When I reached this point in my own quest for a moral compass – after being tutored by some of the world’s leading thinkers, among them Bernard Williams, Philippa Foot and Roger Scruton – I recognised the blind alley philosophy had wandered into and I turned instead to religion. An accidental encounter a decade later with MacIntyre’s After Virtue renewed my love of philosophy. MacIntyre did for ethics what Isaiah Berlin did for political thought: gave it back its history and dignity.

The person who saw this first, as Malik rightly notes, was the Catholic philosopher Elizabeth Anscombe in the late 1950s. She was the first in the English-speaking academy fully to realise that the moral language we were using presupposed an Aristotelian understanding of nature and a Judaeo-Christian faith that no longer shaped the shared culture of late modernity. We were using words that had lost their setting in life. That is now our tragedy and challenge. This, Malik concludes, can be either disconcerting or exhilarating. Eras of great civilisational change tend to produce new thinking about ways in which we can live justly and graciously together, the task of ethics through the ages. We are living through such a time today, and in terms of ethical reflection we have hardly begun. New discoveries about the structure of the universe, the nature of the human genome, the plasticity of the brain and the rapidly escalating power of artificial intelligence are forcing us to think again about what it is to be human in the company of others in a world full of danger and diversity.

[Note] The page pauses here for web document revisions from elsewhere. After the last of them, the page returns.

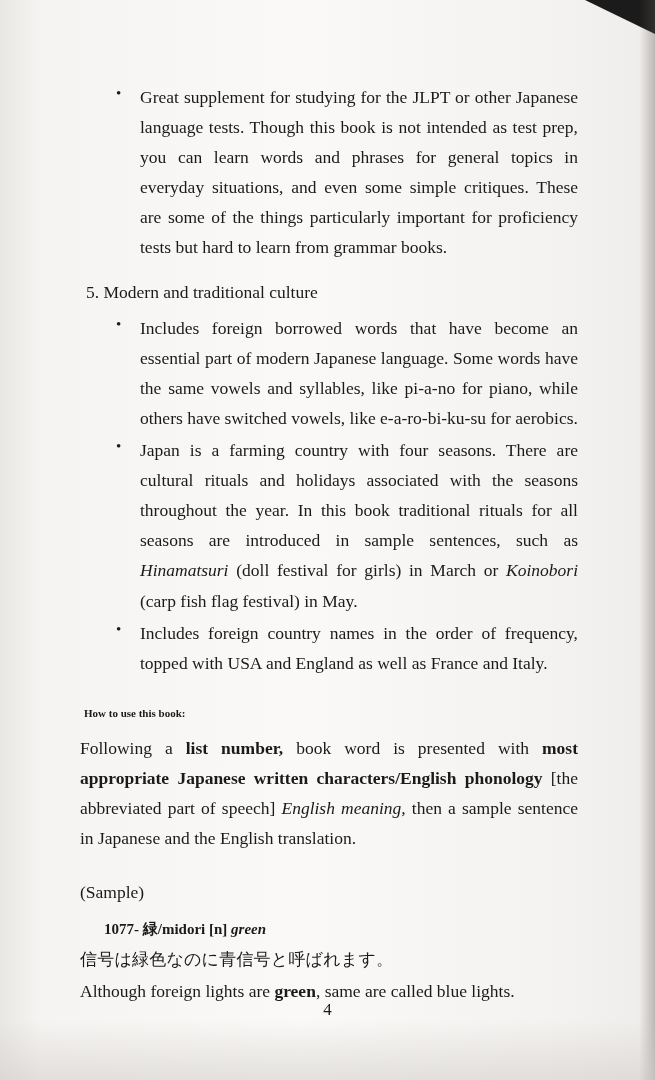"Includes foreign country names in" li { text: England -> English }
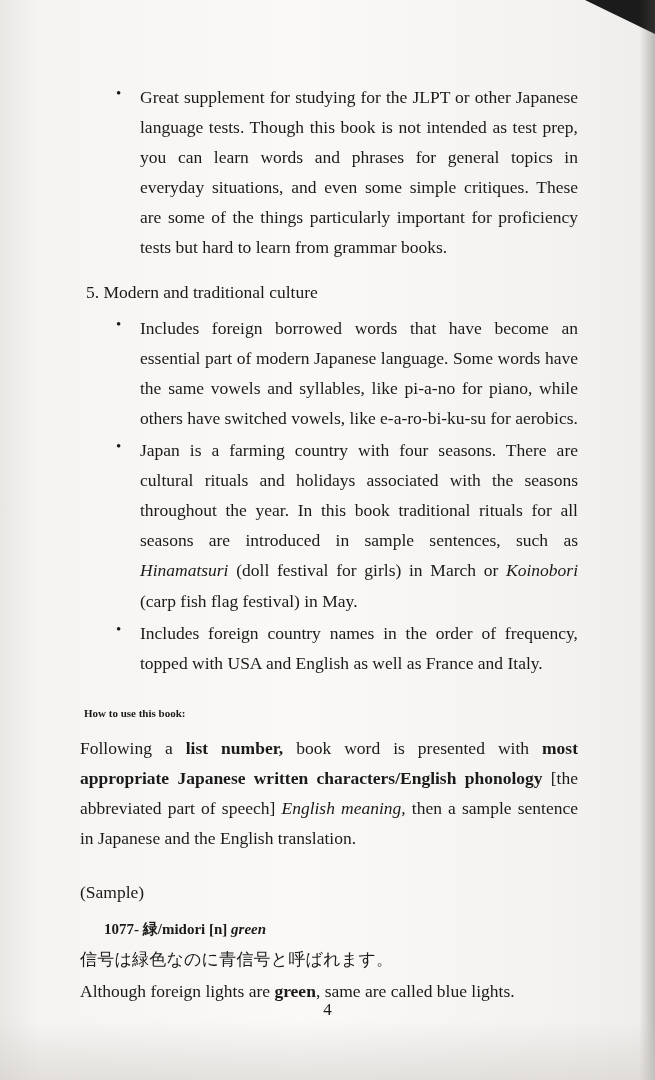"How to use this book:" .subhead { font-size: 11px -> 15px }
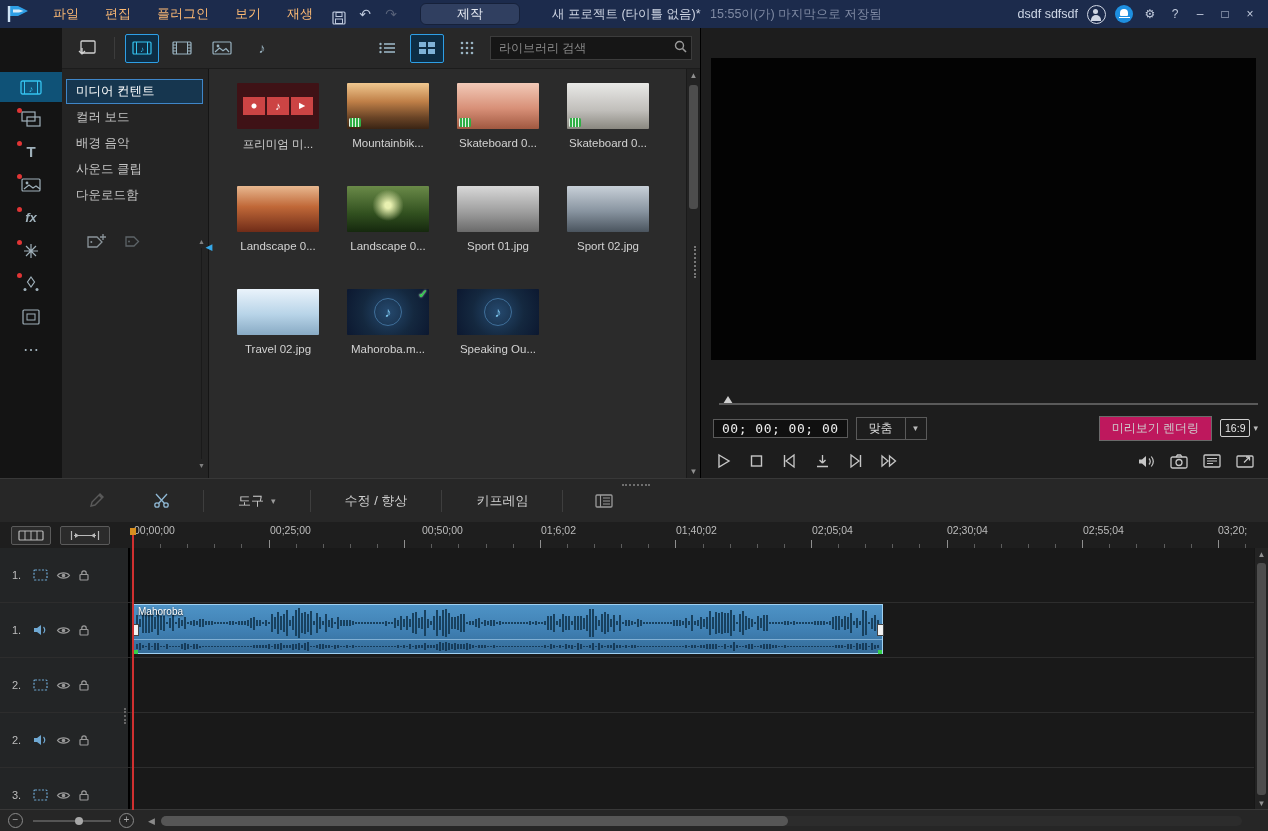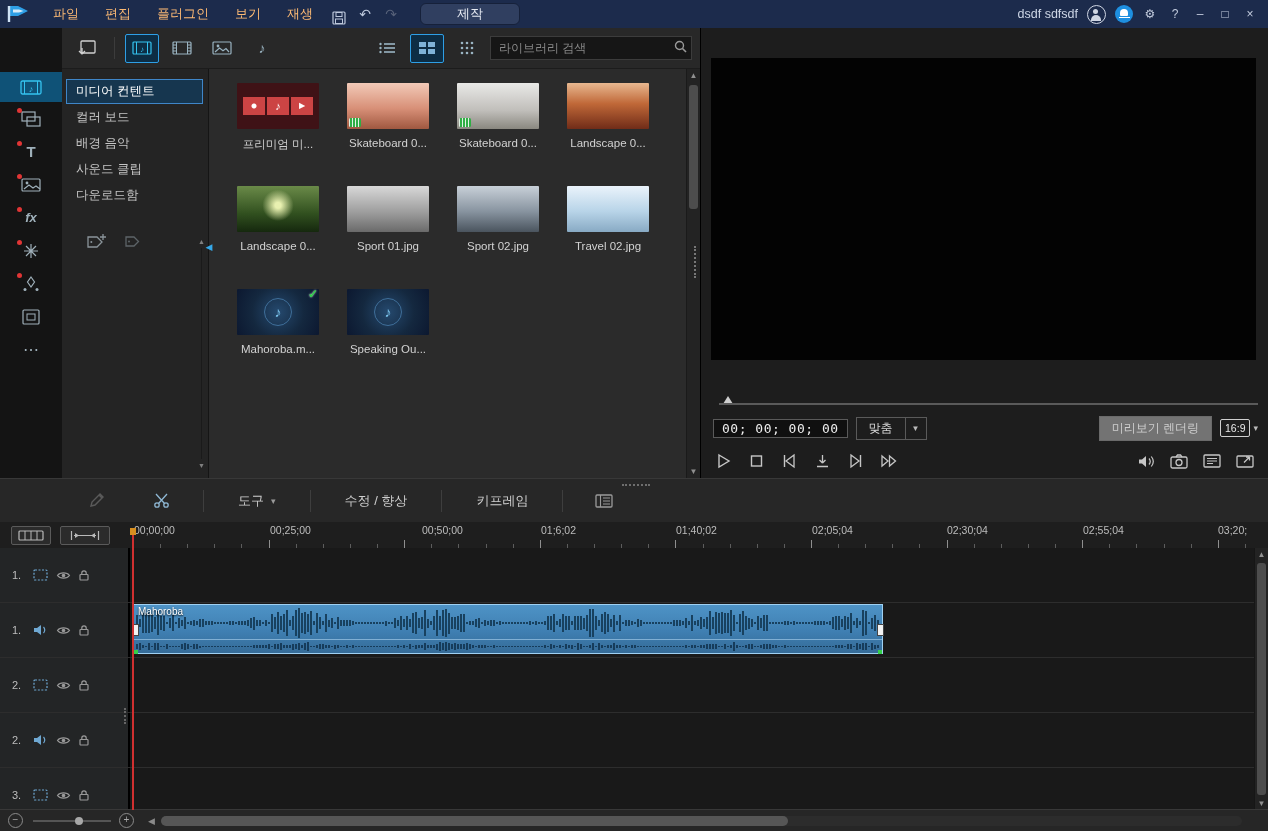"새 프로젝트 (타이틀 없음)* 15:55이(가)" span.title-center { html: none -> <span> <span>새 프로젝트 (타이틀 없음)*</span> <span>15:55이(가) 마지막으로 저장됨</span> </span> }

Inevitably, in a study of this scope there are omissions. I would have liked to have seen more on love and forgiveness, on the difference between shame- and guilt-cultures, on Michael Walzer’s distinction between thin and thick moral concepts – those that express our universal humanity and those that embody the particularities of our traditions – as well as something on that most resonant of all contributions of the Bible to moral thought, the idea that we are each, despite our differences, in the image and likeness of God. These though are minor cavils. We are all in Kenan Malik’s debt. This is a majestic and timely work.